Why would everyone go climb a rock? Also, you could easily go eaten by a mountain lion while camping in Oregon. Mountain lions aren't only wild in our forests, they run the streets here. If you come to Oregon and the big convulse doesn't kill y'all, a mount lion will about likely eat you.
11. Thugs everywhere
Mountain lions aren't the only animals running the streets in Oregon. I got 2 words for you. White boys. You remember you're hard? Y'all haven't seen nothin' however til yous come to Oregon. These white boys here don't mess effectually, if a mountain lion doesn't eat you y'all'll virtually likely get robbed and left for dead by some white gangstas in the hardest suburbs of Oregon.
12. You'll probably end up homeless
Let'due south face information technology, jobs in Oregon are scarce. And if there are jobs, they are already taken. So when you move here, prepare to effigy out where you tin can pitch a tent considering your donkey is most likely going to end upward on the streets. I said tent because people here live in tents wherever they delight. We literally take camps all over towns like Eugene. We've already established how much camping sucks in the wood, merely imagine camping side by side to homeless heroin junkies. That will probably be you if yous move here, sleeping next to junkies. And then you lot should probably invest in a skilful tent before y'all come to Oregon.

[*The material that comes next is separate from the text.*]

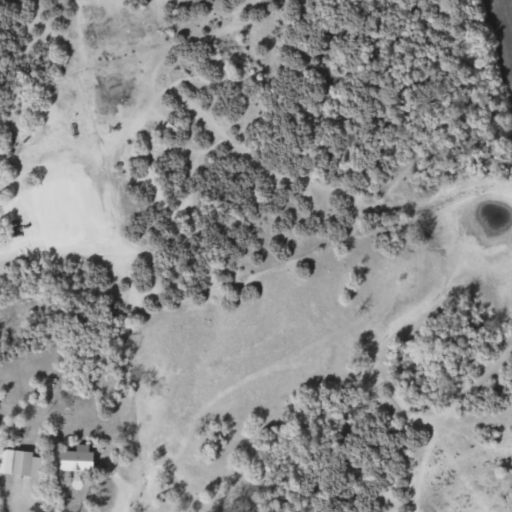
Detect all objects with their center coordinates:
building: (79, 459)
building: (21, 463)
road: (120, 486)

xiii. Everyone here is just basics
Non only are at that place freaks everywhere, only its a known fact in Oregon they cutting funding to all the mental homes back in the day, so as a result there are simply crazy people roaming the streets everywhere you become here. Yous ever seen that picture show I Flew Over The Cuckoo's Nest starring Jack Nicholson? I bet y'all didn't know they filmed that here in Salem. All those crazy people that used to be in the loony bin now just roam the streets of Oregon. Just call back about information technology for a minute. Crazy people. Crazy people everywhere.
xiv. You don't have a shot in hell with an Oregon daughter
That's beautiful, you use moisturizer to keep your pare nice and salubrious. Just a heads upward pretty male child, Oregon girls will peel you alive. They similar to hunt wild fauna, catch fish, and some of them even chew tobacco. I in one case knew an Oregon girl who killed a grizzly bear with her bare hands. If you practice none of these things, well lamentable slick you only don't accept what information technology takes to impress an Oregon daughter. Oregon girls aren't like the girls you know back dwelling house. Oregon girls like men who get dirty and stuff, and I'm betting your hands are softer than a baby'southward butt. To put information technology simply, Oregon girls are just too badass for yous.
All the same desire to movement to Oregon? Don't say I didn't warn you, this identify is truly the worst place y'all could ever motility to. I know what you're thinking, oh this article merely applies to the w side of Oregon. Well sure, you could move to Eastern Oregon. Merely just so you know Eastern Oregon is really just one big desert. You recollect Oregonians are crazy in the w? Ever seen that moving-picture showThe Hills Have Eyes? Yous won't need to worry as much about the meth heads in Eastern Oregon, yous'll come face to face with real life cannibals, merely like in that creepy movie. Again y'all're only a transplant here, so if a cannibal doesn't eat you some crazy inbred person will probably wearable your skin for decoration before they bury yous in the center of the hot desert.